Show that f is 2-pi periodic and analytic on the strip [itex]\vert Im(z) \vert < \eta[/itex], iff it has a Fourier expansion [itex]f(z) = \sum_{n = -\infty}^{\infty} a_{n}z^{n}[/itex], and that [itex]a_n = \frac{1}{2 \pi i} \int_{0}^{2\pi} e^{-inx}f(x) dx[/itex]. Also, there's something about the lim sup of the modulus nth roots of the coefficients being less than [itex]e^{-\eta}[/itex]. But I think that follows pretty obviously from the Laurent series existing.

**2. Homework Equations**

**3. The Attempt at a Solution**

The direction assuming it has a Fourier expansion is pretty easy. Just set [itex]\omega = e^{iz}[/itex]. Then the series with [itex]\omega[/itex] is analytic on the strip, and that it's 2-pi periodic is clear.

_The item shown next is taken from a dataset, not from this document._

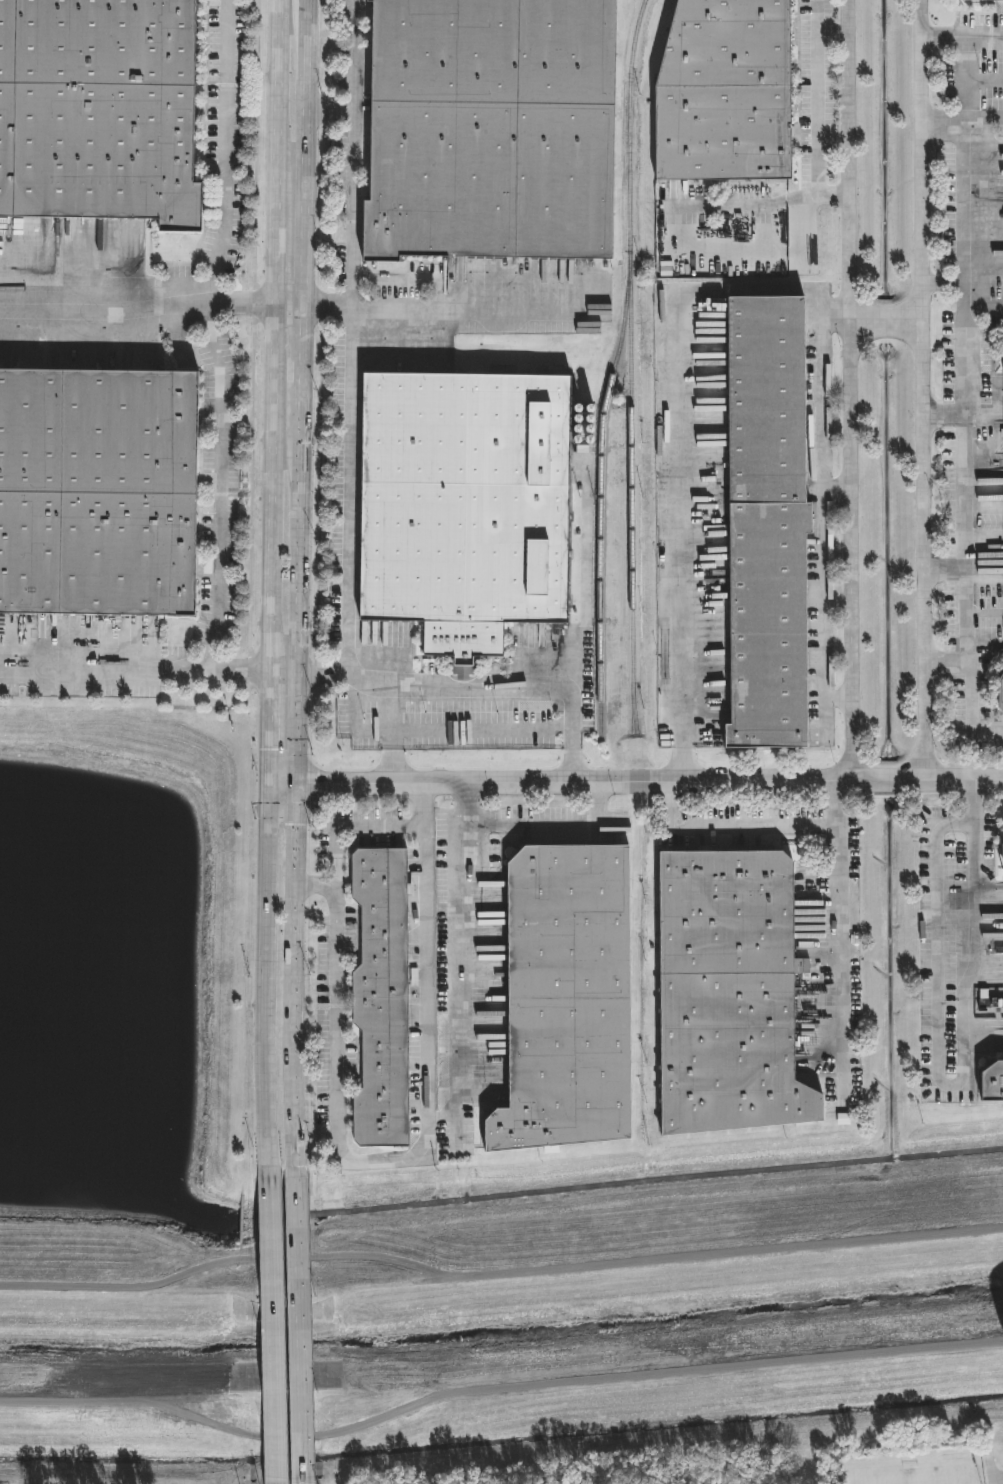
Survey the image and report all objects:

For the other direction I think the idea here is to find a Laurent series for f(z) (or at least that agrees with f on a "big enough" subset of its domain) that's actually analytic on the annulus [itex]e^{-\eta} < \vert z \vert < e^{\eta}[/itex]. Then you just use that Laurent series with the variable replaced by [itex]e^{iz}[/itex].

However there doesn't seem to be any way to get such a series that I can see. I've tried a lot of ideas: I've tried looking for a Laurent series for f in the intersection of the annulus with the strip, I've tried finding an appropriate Laurent series for f for an annulus contained in the strip, and I can't get those to work. Also I've tried cheating and just appealing to the Fourier series existing for a real valued function and then using the fact that if analytic functions agree on a "big enough" part of their domain, they have to be the same, but that just seems like a cop out and not very convincing.

So, I'd appreciate any hints or help. Thanks.